→ **JOB**: Give back, word for word, the lines in the listing below from the one holding "- Extracting the name" down to the one holding "## Zephyr-GooglePay Licensing", both ends included.

→ **EXERCISE MATERIAL**:
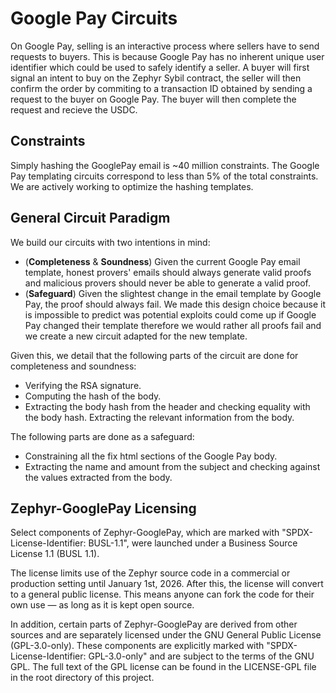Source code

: # Google Pay Circuits

On Google Pay, selling is an interactive process where sellers have to send requests to buyers. This is because Google Pay has no inherent unique user identifier which could be used to safely identify a seller. A buyer will first signal an intent to buy on the Zephyr Sybil contract, the seller will then confirm the order by commiting to a transaction ID obtained by sending a request to the buyer on Google Pay. The buyer will then complete the request and recieve the USDC.

## Constraints
Simply hashing the GooglePay email is ~40 million constraints. The Google Pay templating circuits correspond to less than 5% of the total constraints. We are actively working to optimize the hashing templates.

## General Circuit Paradigm

We build our circuits with two intentions in mind:
- (**Completeness** & **Soundness**) Given the current Google Pay email template, honest provers' emails should always generate valid proofs and malicious provers should never be able to generate a valid proof.
- (**Safeguard**) Given the slightest change in the email template by Google Pay, the proof should always fail. We made this design choice because it is impossible to predict was potential exploits could come up if Google Pay changed their template therefore we would rather all proofs fail and we create a new circuit adapted for the new template.

Given this, we detail that the following parts of the circuit are done for completeness and soundness:
- Verifying the RSA signature.
- Computing the hash of the body.
- Extracting the body hash from the header and checking equality with the body hash.
Extracting the relevant information from the body.

The following parts are done as a safeguard:
- Constraining all the fix html sections of the Google Pay body.
- Extracting the name and amount from the subject and checking against the values extracted from the body.

## Zephyr-GooglePay Licensing

Select components of Zephyr-GooglePay, which are marked with "SPDX-License-Identifier: BUSL-1.1", were launched under a Business Source License 1.1 (BUSL 1.1).

The license limits use of the Zephyr source code in a commercial or production setting until January 1st, 2026. After this, the license will convert to a general public license. This means anyone can fork the code for their own use — as long as it is kept open source.

In addition, certain parts of Zephyr-GooglePay are derived from other sources and are separately licensed under the GNU General Public License (GPL-3.0-only). These components are explicitly marked with "SPDX-License-Identifier: GPL-3.0-only" and are subject to the terms of the GNU GPL. The full text of the GPL license can be found in the LICENSE-GPL file in the root directory of this project.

→ **REPLY**:
- Extracting the name and amount from the subject and checking against the values extracted from the body.

## Zephyr-GooglePay Licensing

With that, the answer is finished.